- There has been a recent trend in parents helping their adult children by providing money to go towards purchasing a home or co-owning a home with them.
- If circumstances change, the parent or their estate may want to retrieve their funds or realise their investment.
- It is often problematic for parents to retrieve such funds, but the humble old deed of loan will help if the family can be persuaded to use it.
Sackville AJA recently observed in Chaudhary v Chaudhary  NSWCA 222 (‘Chaudhary’) that:
‘There has been discussion in recent times about the affordability of housing, particularly for young people, in many parts of Australia. One consequence of declining housing affordability is that young adults very often need and sometimes receive assistance from parents (or other benefactors) to enter the housing market’ (at ).

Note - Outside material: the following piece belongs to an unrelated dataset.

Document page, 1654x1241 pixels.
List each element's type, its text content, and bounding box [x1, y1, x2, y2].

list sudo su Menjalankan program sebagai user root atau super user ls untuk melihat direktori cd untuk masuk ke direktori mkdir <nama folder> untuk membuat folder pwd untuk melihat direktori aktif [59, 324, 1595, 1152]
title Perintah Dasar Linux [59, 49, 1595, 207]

Parents advancing money to their children, or co-purchasing property with them, are on the legal back foot should those funds be needed later. In the absence of independent legal advice and documentation at the outset, the most common characterisation of these arrangements is a ‘resulting trust’. Obtaining legal advice for such a family matter is often seen as unwarranted, if not embarrassing. However, it is very important as the presumption of advancement is likely to apply so as to deem a gift by parent to child. This may be galling, to the parent and, on his or her death, any siblings.
What is a resulting trust?
A resulting trust is a form of equitable relief that may bypass the strictures of contract, and the parol evidence rule in relation to land.